Kedatangan Suyono tak lain hendak melapor orang yang telah menodong sekaligus membawa kabur hasil usahanya yakni tasbih yang jumlahnya sekitar 250 kodi atau senilai Rp 20 juta.

Kepada petugas piket SPKT Suyono menerangkan, kejadiannya berawal dari kedatangannya ke Kota Palembang menggunakan Bus, tiba di terminal Karya Jaya. Selanjutnya ia bersama anaknya membawa tiga karung tasbih menumpang angkot dan berhenti didepan Monpera.

Karena sudah malam, ia bermaksud menginap di Penginapan Kurnia dengan menggunakan becak. Namun ketika hendak naik becak, datang bentor yang menyalip dan pengemudinya langsung menaikkan barang-barang miliknya. Sempat terjadi adu mulut antara tukang becak dengan pengendara bentor, namun karena pengendara bentor mengancam, membuat tukang becak itu mengalah.

“Anak saya dan barang-barang naik bentor tapi saya jalan kaki karena tidak muat dan juga jaraknya dekat. Waktu tiba di Penginapan Kurnia saya heran kenapa anak saya belum sampai, lalu saya telepon. Ternyata anak saya diturunkan di lampu merah depan Restoran Selatan Indah,” ungkap Suyono.

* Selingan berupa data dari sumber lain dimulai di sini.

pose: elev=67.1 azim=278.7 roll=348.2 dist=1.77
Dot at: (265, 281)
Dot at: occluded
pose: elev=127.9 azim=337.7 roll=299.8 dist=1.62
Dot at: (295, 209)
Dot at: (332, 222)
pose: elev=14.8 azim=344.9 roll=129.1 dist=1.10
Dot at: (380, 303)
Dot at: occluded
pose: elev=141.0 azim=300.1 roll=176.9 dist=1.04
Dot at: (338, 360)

Ditambahkan oleh Wahyu, waktu tiba di lampu merah depan Restoran Selatan Indah, dirinya disuruh pengemudi bentor untuk turun dan tiga karung tasbih dibawa kabur oleh pelaku.

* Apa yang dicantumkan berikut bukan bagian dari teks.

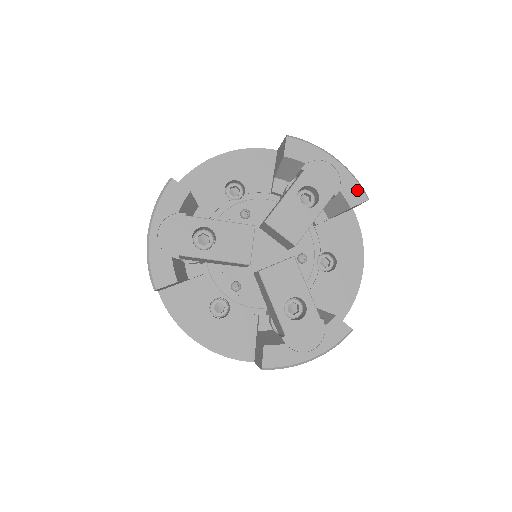
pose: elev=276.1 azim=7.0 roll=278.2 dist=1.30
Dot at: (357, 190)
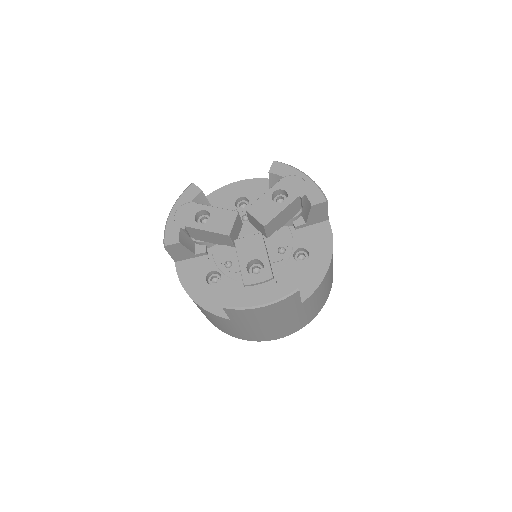
Dot at: (319, 195)
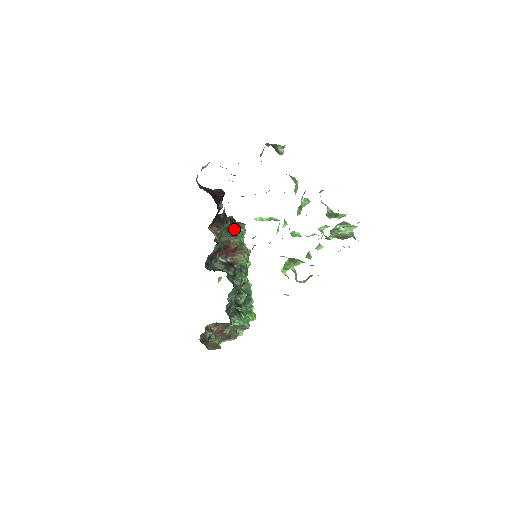
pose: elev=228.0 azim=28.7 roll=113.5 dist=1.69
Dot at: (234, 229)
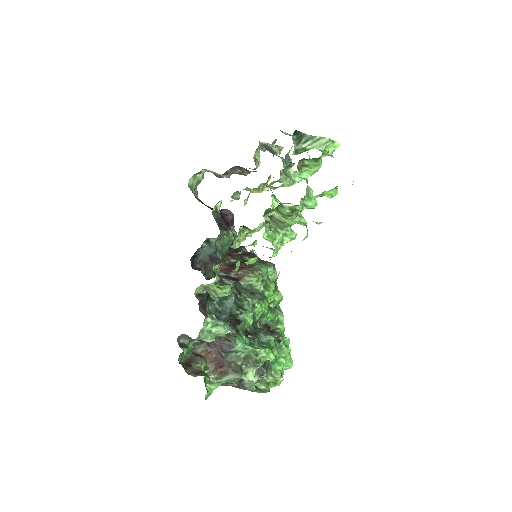
Dot at: occluded
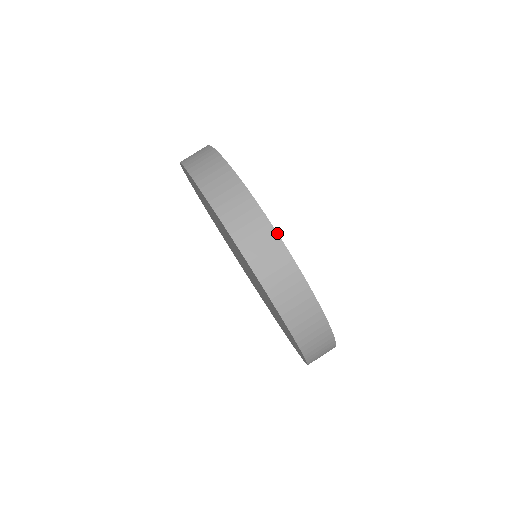
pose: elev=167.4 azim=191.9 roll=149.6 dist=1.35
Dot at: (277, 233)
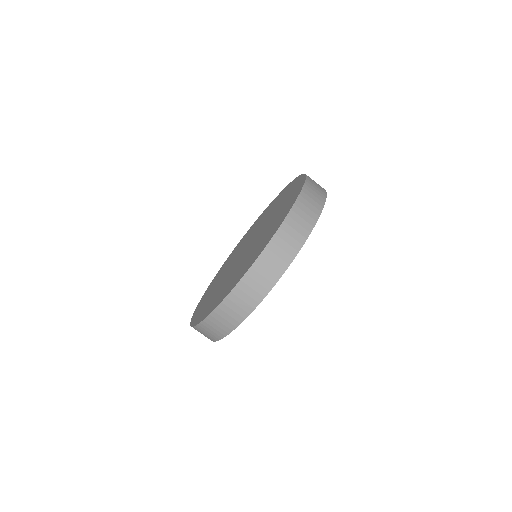
Dot at: occluded
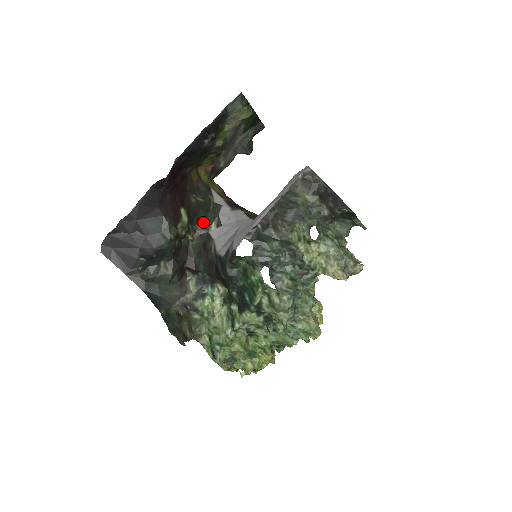
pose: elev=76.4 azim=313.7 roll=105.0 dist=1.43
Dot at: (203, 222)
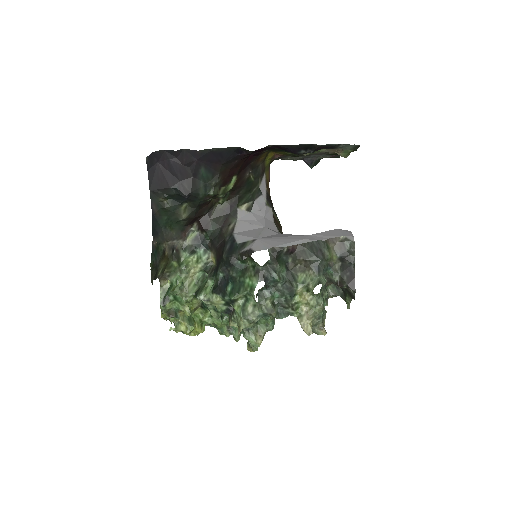
Dot at: (240, 197)
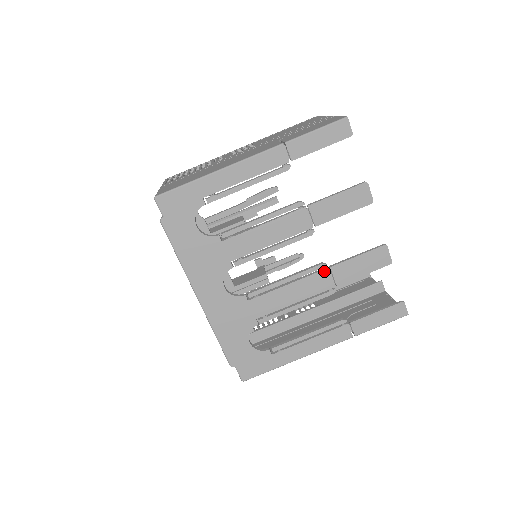
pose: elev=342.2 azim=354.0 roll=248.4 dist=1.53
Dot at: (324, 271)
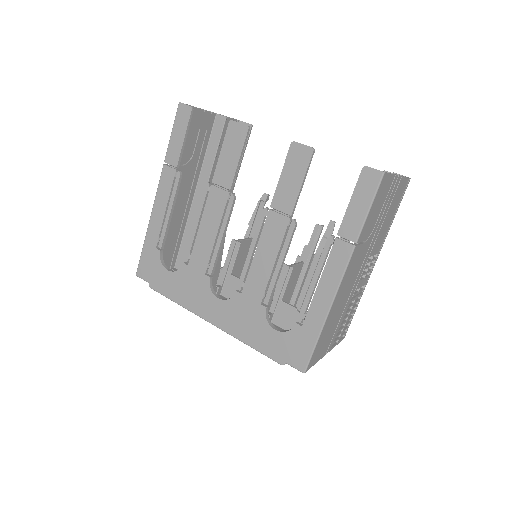
Dot at: (269, 215)
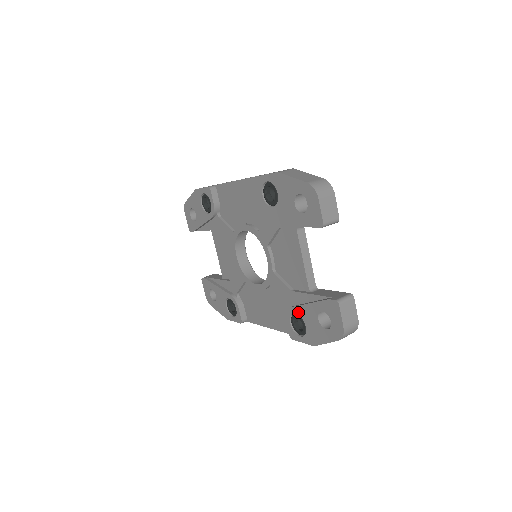
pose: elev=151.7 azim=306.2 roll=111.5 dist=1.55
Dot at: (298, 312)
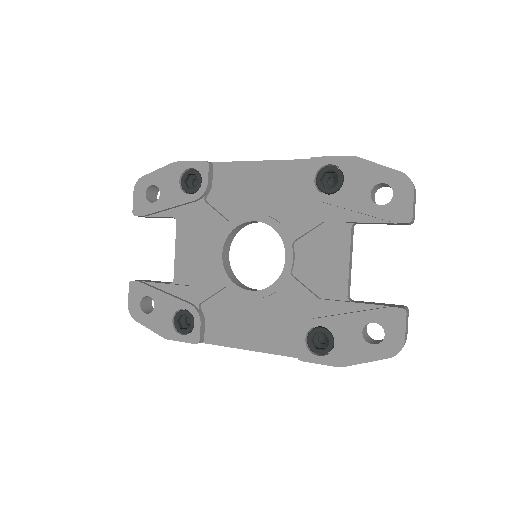
Dot at: (327, 324)
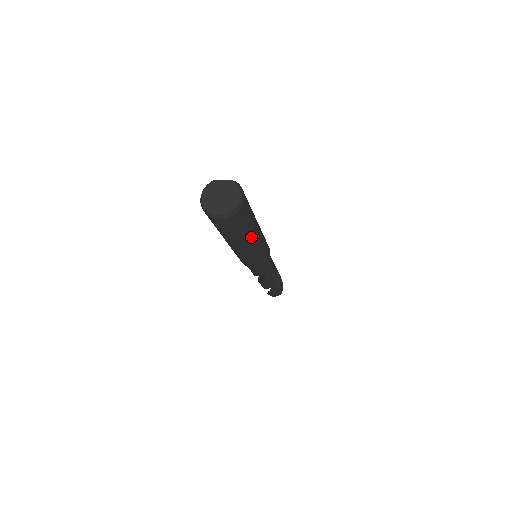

“Saya diancam pak, dia mengeluarkan pisau. Jika saya tidak turun atau berteriak saya akan dibacok. Saya takut pak makanya saya turun,” aku Wahyu.

Sementara itu, Kasat Reskrim Polresta Palembang, Kompol Maruly Pardede ketika dikonfirmasi membenarkan adanya laporan korban mengatakan segera akan menindak lanjuti laporan tersebut.